Let's talk about AI for a second since that is where everyone is heading. The Vercel AI SDK makes streaming text responses from LLMs trivially easy in Next.js.

import { OpenAIStream, StreamingTextResponse } from 'ai'; import OpenAI from 'openai'; const openai = new OpenAI({ apiKey: process.env.OPENAI_API_KEY, }); export async function POST(req: Request) { const { messages } = await req.json(); const response = await openai.chat.completions.create({ model: 'gpt-4', stream: true, messages, }); const stream = OpenAIStream(response); return new StreamingTextResponse(stream); }

Try setting up a streaming response manually in a traditional Express server. It's doable, but it's more code. In Next.js, it's standardized.

But What About the Complexity?

Critics say Next.js has become too complex. They say the App Router is hard to learn.

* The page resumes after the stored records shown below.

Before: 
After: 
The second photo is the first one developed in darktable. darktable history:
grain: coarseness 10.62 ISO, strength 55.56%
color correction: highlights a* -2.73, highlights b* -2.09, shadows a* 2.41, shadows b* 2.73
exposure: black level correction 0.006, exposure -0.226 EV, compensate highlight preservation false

I disagree. I think it forces you to understand web fundamentals. It forces you to understand what belongs on the server and what belongs on the client.

Yes, caching can be aggressive. Yes, you need to understand revalidatePath. But this complexity is the price of performance.

When I was building WordPress sites, complexity came from plugin conflicts and spaghetti PHP code. That was bad complexity. Next.js complexity is architectural complexity. It is manageable. It is logical. Once you understand the request lifecycle, it empowers you to build faster.

The Verdict

I am betting my career on the Cloud. I am betting my side projects on the ability to iterate quickly.

Next.js sits perfectly at the intersection of these two worlds. It respects the server (Cloud) and it respects the user experience (Frontend).

For anyone looking to move beyond simple websites and start building genuine web applications, this is the way. It allows me to operate as a full-stack engineer without feeling like I'm drowning in context switching.

I don't use Next.js because it's trendy. I use it because it lets me ship. And in this game, shipping is the only thing that counts.